**EXERCISE AIM:** Repeat exactly, and only, the lines from the one holding "they cover th" through the last line of the records below.
++++ RECORDS FOR THE EXERCISE ++++
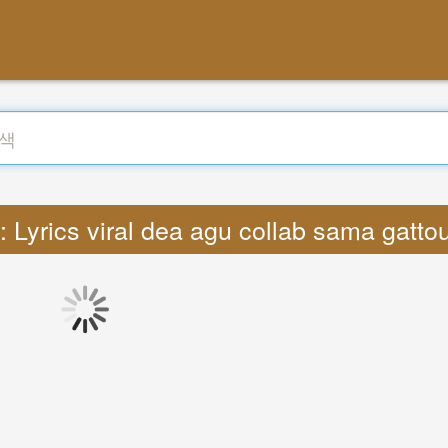
Lyrics viral dea agu collab sama gatto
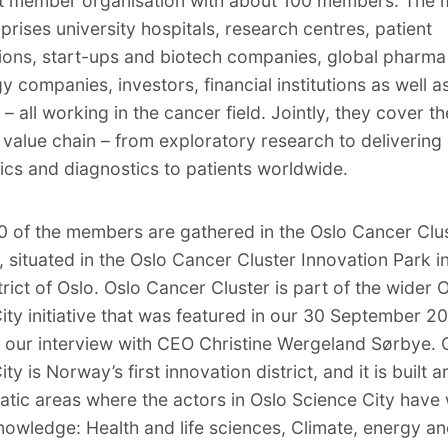
it member organisation with about 100 members. The
rises university hospitals, research centres, patient
ions, start-ups and biotech companies, global pharma
y companies, investors, financial institutions as well a
– all working in the cancer field. Jointly, they cover th
value chain – from exploratory research to delivering
ics and diagnostics to patients worldwide.
 of the members are gathered in the Oslo Cancer Clu
, situated in the Oslo Cancer Cluster Innovation Park i
trict of Oslo. Oslo Cancer Cluster is part of the wider 
ity initiative that was featured in our 30 September 2
in our interview with CEO Christine Wergeland Sørbye. 
ty is Norway’s first innovation district, and it is built 
atic areas where the actors in Oslo Science City have
nowledge: Health and life sciences, Climate, energy a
++++
**COMPLETED TASK:**
– all working in the cancer field. Jointly, they cover th
value chain – from exploratory research to delivering
ics and diagnostics to patients worldwide.
 of the members are gathered in the Oslo Cancer Clu
, situated in the Oslo Cancer Cluster Innovation Park i
trict of Oslo. Oslo Cancer Cluster is part of the wider 
ity initiative that was featured in our 30 September 2
in our interview with CEO Christine Wergeland Sørbye. 
ty is Norway’s first innovation district, and it is built 
atic areas where the actors in Oslo Science City have
nowledge: Health and life sciences, Climate, energy a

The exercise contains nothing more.